The Glass Menagerie ran for 9 performances, February 14 - 22, 2003
Synopsis
Tom is both narrator and
character in his own play. He takes us to an alley in St. Louis in 1936 when he
is in his twenties and living in a crowded apartment with his mother Amanda
and his sister Laura. Tom hates his warehouse job and takes refuge in poetry
writing and constant trips to the movies. Laura spends her days listening to
records her father left behind when he abandoned the family and caring for tiny
animal figurines made of glass. Amanda frets about her children's future and,
having failed in a bid to get Laura through business school, enlists Tom's aid
in finding her a suitable husband. Tom invites Jim O'Connor, a boy he knows from
the warehouse, home for dinner. By a strange coincidence Jim turns out to be the
one boy Laura had a secret crush on at high school. On the night of his visit
Laura is panic-stricken at first, but Jim's charm manages to calm her, and, left
alone for a time, the two strike a tender spark between them. However it's all
too late; unbeknownst to Tom, Jim is already engaged to someone else. Tom flees
the apartment as his father did years before. As narrator he begs Laura to
release him from the burden of guilt he has carried ever since. "Blow out your
candles, Laura... And so -- goodbye!”
From Touchmark's Press Release
dated January 14, 2003:
The cast for The Glass Menagerie includes
three faces familiar to Touchmark audiences from previous productions:
Patricia Yeatman who last appeared in Touchmark's reading of
Blessings in Disguise returns to play Amanda Wingfield, and Toronto
actors, Eric Woolfe (last seen in Kingdom of Earth) and Melissa
Good (last seen in The Playboy of the Western World), will be back as
her children, Tom and Laura. They'll be joined by Saskatoon actor Brad
Loucks as Jim, the Gentleman Caller. Joy M. Swain will stage manage,
assisted by Merin Smith, and Touchmark's Producing Artistic Director
Douglas Beattie will direct, assisted by Stratford company member
Marc Bondy.
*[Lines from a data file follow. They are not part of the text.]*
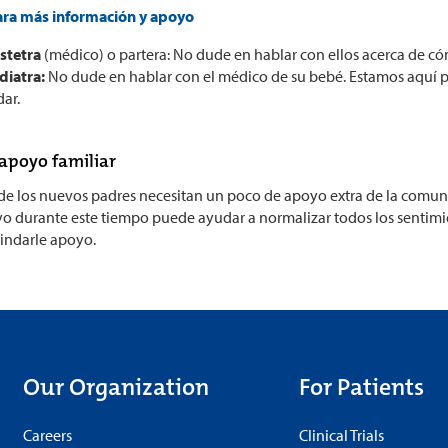
ara más información y apoyo
stetra
(médico) o partera: No dude en hablar con ellos acerca de có
diatra:
No dude en hablar con el médico de su bebé. Estamos aquí 
dar.
 apoyo familiar
de los nuevos padres necesitan un poco de apoyo extra de la comunida
yo durante este tiempo puede ayudar a normalizar todos los sentimi
rindarle apoyo.
Our Organization
For Patients
Careers
Clinical Trials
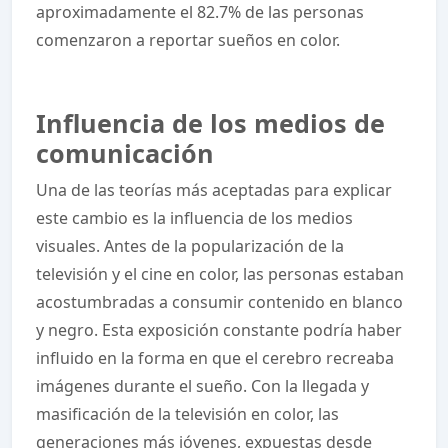
aproximadamente el 82.7% de las personas
comenzaron a reportar sueños en color.
Influencia de los medios de
comunicación
Una de las teorías más aceptadas para explicar
este cambio es la influencia de los medios
visuales. Antes de la popularización de la
televisión y el cine en color, las personas estaban
acostumbradas a consumir contenido en blanco
y negro. Esta exposición constante podría haber
influido en la forma en que el cerebro recreaba
imágenes durante el sueño. Con la llegada y
masificación de la televisión en color, las
generaciones más jóvenes, expuestas desde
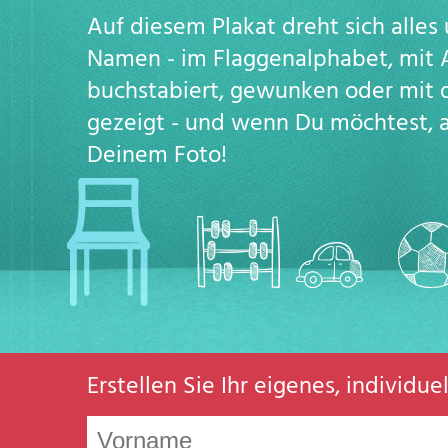
Auf diesem Plakat dreht sich alle
Namen - im Flaggenalphabet, mit 
buchstabiert, gewunken oder mit
gezeigt - und wenn Du möchtest, 
Deinem Foto!
Erstellen Sie Ihr eigenes, individu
Renée Brode will do her third lighting design for the
company.
Playwright
Regarded by many as America’s pre-eminent
playwright, Thomas Lanier Williams (1911 - 1983) was born in Columbus,
Mississippi. He was the son of a travelling salesman, later Sales Manager for
the International Shoe Company. The promotion necessitated the family’s move to
St. Louis in 1919. Tom’s parents were both of Southern stock. Cornelius was a
coarse, domineering man; Edwina by contrast was gentle and puritanical. The
marriage was not happy. Edwina lavished the affection she was unable to bestow
on her husband on Tom and his sister Rose. The children were each other’s
principal playmates and an unusually close bond grew between them. They had
trouble adjusting to life in St. Louis as did Cornelius who, in management for
the shoe company, had to give up his life on the road which he vastly preferred.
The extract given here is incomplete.